DIRECTIONS FOR THIS TASK
Show every line below where "ankle" appears.

[Collected data]
══════════
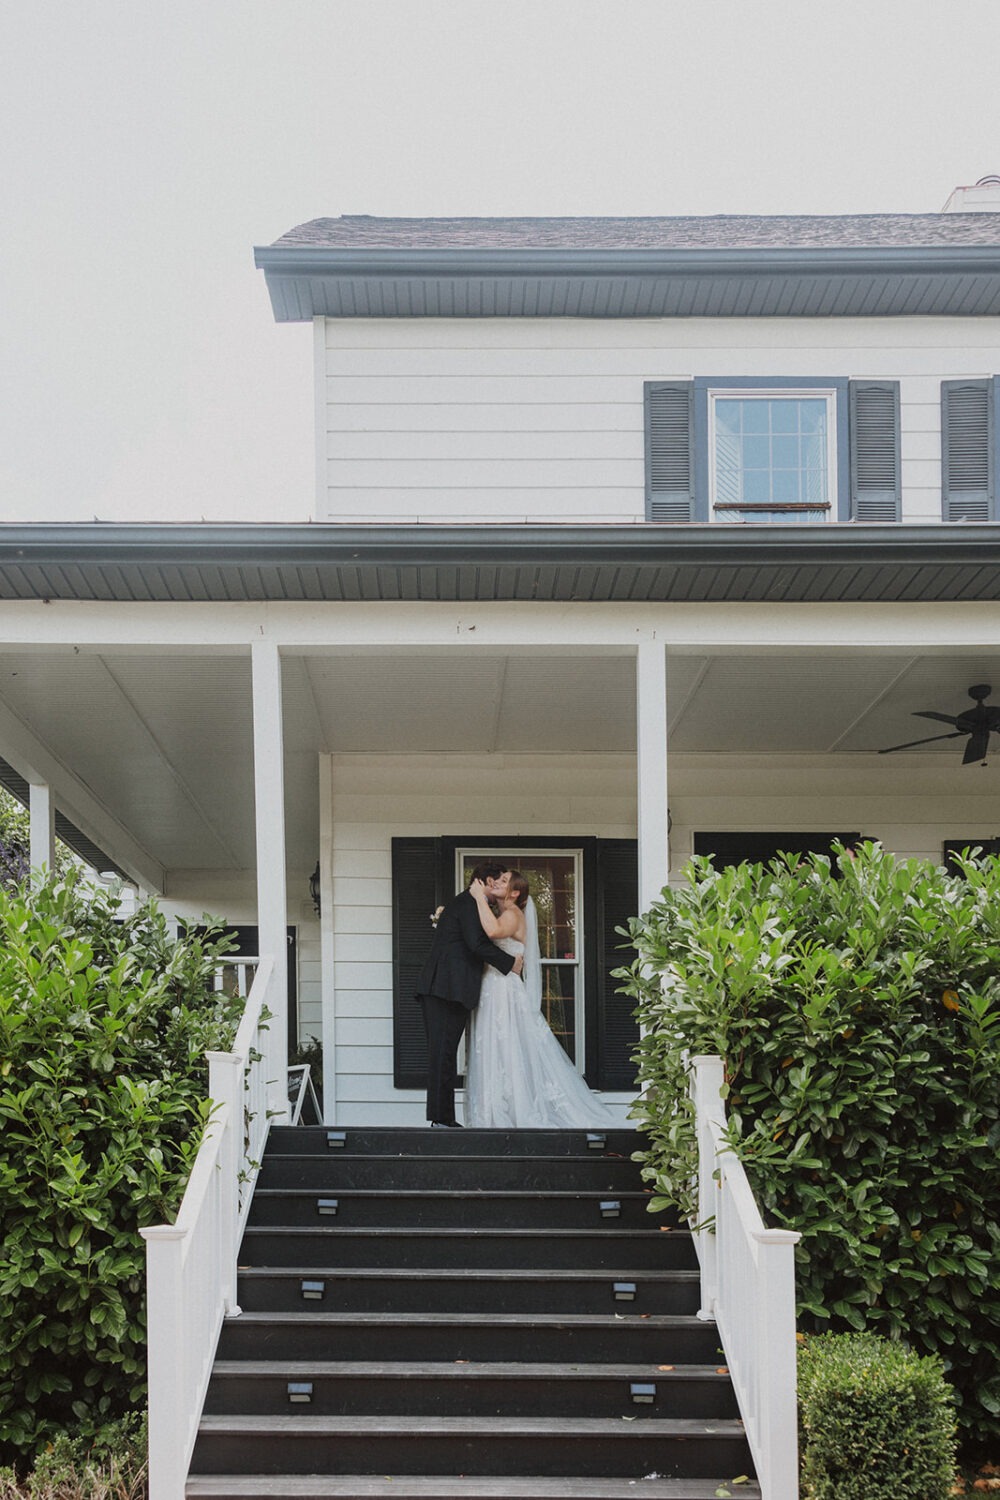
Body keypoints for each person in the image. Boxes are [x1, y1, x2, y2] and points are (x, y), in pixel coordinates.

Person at [465, 871, 615, 1129]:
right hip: (493, 986)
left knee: (507, 1045)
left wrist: (478, 897)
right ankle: (496, 1110)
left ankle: (514, 1112)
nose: (497, 882)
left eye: (503, 881)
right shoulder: (504, 912)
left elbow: (492, 931)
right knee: (494, 1046)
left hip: (503, 990)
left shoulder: (512, 915)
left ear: (514, 893)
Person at [415, 863, 523, 1128]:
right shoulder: (467, 904)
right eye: (497, 881)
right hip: (443, 991)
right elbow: (477, 944)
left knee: (446, 1054)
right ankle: (441, 1120)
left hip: (451, 991)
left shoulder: (470, 905)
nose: (500, 886)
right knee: (442, 1054)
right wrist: (510, 963)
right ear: (486, 880)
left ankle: (443, 1118)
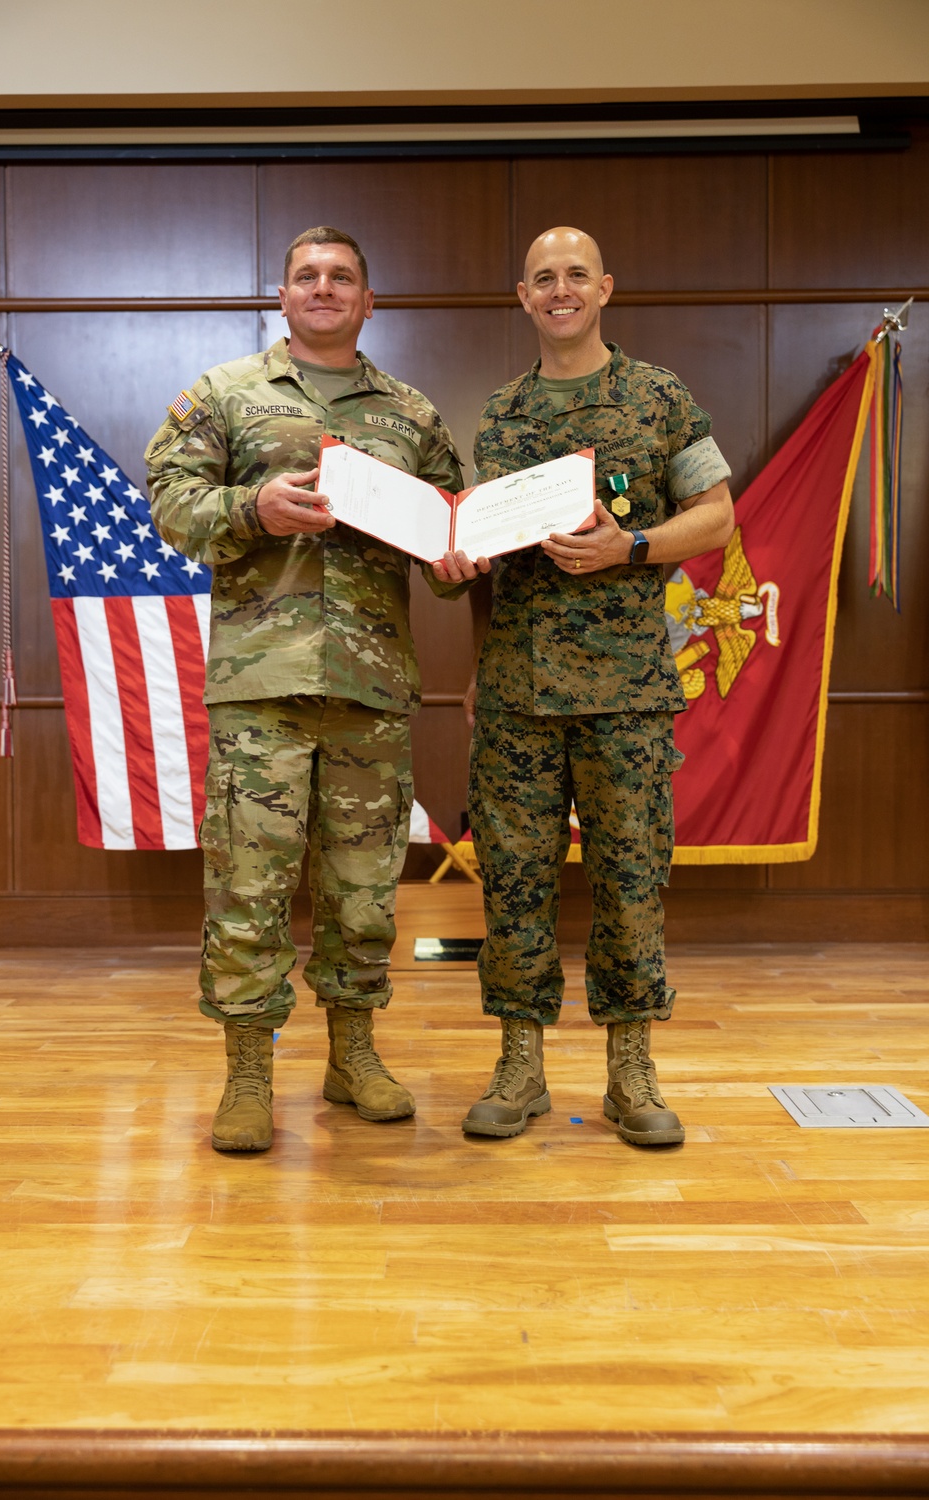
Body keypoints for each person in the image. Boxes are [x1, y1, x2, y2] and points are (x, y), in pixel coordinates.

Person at [146, 226, 462, 1154]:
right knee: (249, 887)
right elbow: (169, 503)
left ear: (370, 302)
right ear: (281, 297)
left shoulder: (410, 414)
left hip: (371, 686)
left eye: (343, 278)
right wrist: (254, 507)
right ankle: (248, 1074)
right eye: (306, 276)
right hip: (261, 682)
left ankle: (353, 1054)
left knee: (364, 892)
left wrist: (458, 554)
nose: (324, 289)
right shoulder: (225, 396)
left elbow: (448, 539)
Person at [431, 226, 735, 1145]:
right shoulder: (501, 414)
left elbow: (717, 517)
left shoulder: (655, 396)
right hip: (520, 694)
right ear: (522, 297)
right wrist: (478, 654)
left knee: (631, 878)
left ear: (605, 288)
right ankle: (520, 1065)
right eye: (541, 279)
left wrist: (631, 546)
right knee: (515, 883)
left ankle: (630, 1068)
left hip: (628, 692)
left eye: (575, 275)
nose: (559, 290)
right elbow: (486, 554)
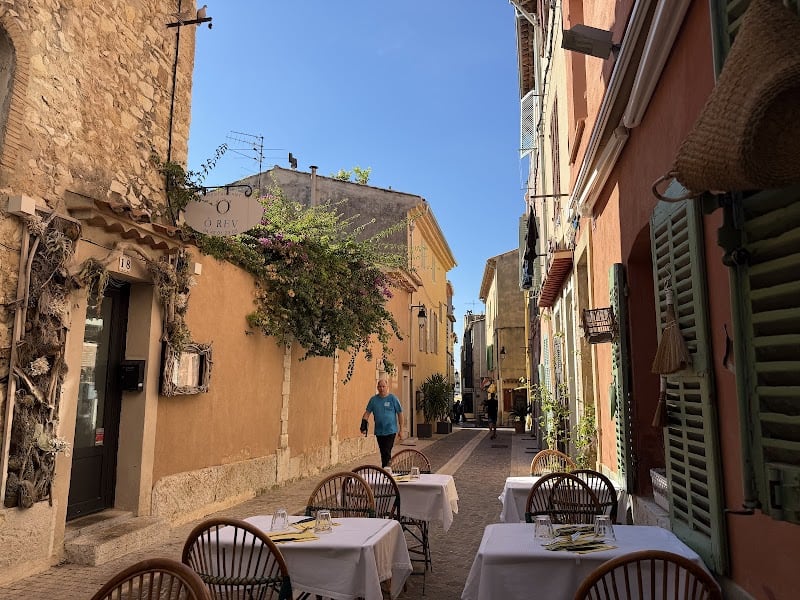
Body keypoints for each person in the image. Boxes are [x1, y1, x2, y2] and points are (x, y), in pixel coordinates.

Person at [361, 378, 403, 468]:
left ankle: (386, 471)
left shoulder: (393, 398)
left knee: (387, 451)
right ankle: (387, 470)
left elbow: (400, 413)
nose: (381, 388)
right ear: (377, 388)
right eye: (380, 386)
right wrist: (363, 425)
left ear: (387, 387)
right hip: (379, 431)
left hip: (391, 431)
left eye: (383, 386)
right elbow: (367, 413)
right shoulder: (373, 400)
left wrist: (401, 430)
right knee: (383, 452)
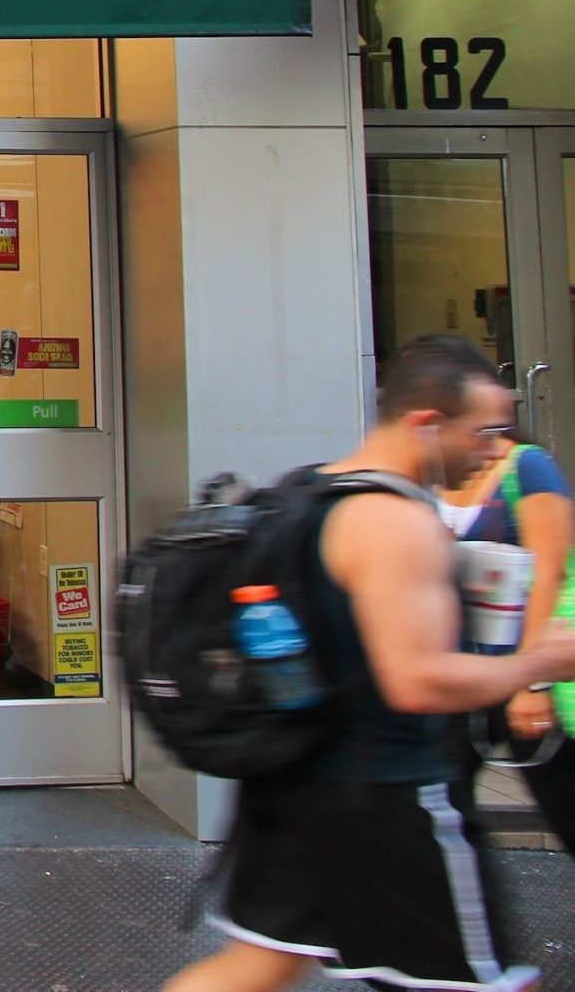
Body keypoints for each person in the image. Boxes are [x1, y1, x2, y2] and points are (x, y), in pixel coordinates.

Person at [166, 335, 575, 992]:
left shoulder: (310, 492)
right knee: (488, 984)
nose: (497, 449)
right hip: (391, 799)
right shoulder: (394, 523)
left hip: (293, 786)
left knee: (254, 967)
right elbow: (417, 681)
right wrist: (540, 660)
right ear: (426, 424)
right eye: (485, 431)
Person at [438, 407, 575, 852]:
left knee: (564, 801)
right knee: (446, 807)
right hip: (465, 677)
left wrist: (533, 681)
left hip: (531, 674)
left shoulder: (526, 465)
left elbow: (550, 571)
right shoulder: (433, 474)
══════════
REPLY TO THE TASK
right ankle: (496, 1110)
left ankle: (514, 1112)
right ankle: (441, 1120)
left ankle: (443, 1118)
right ankle: (248, 1074)
left ankle: (353, 1054)
right ankle: (520, 1065)
left ankle: (630, 1068)
left ankle: (386, 471)
right ankle: (387, 470)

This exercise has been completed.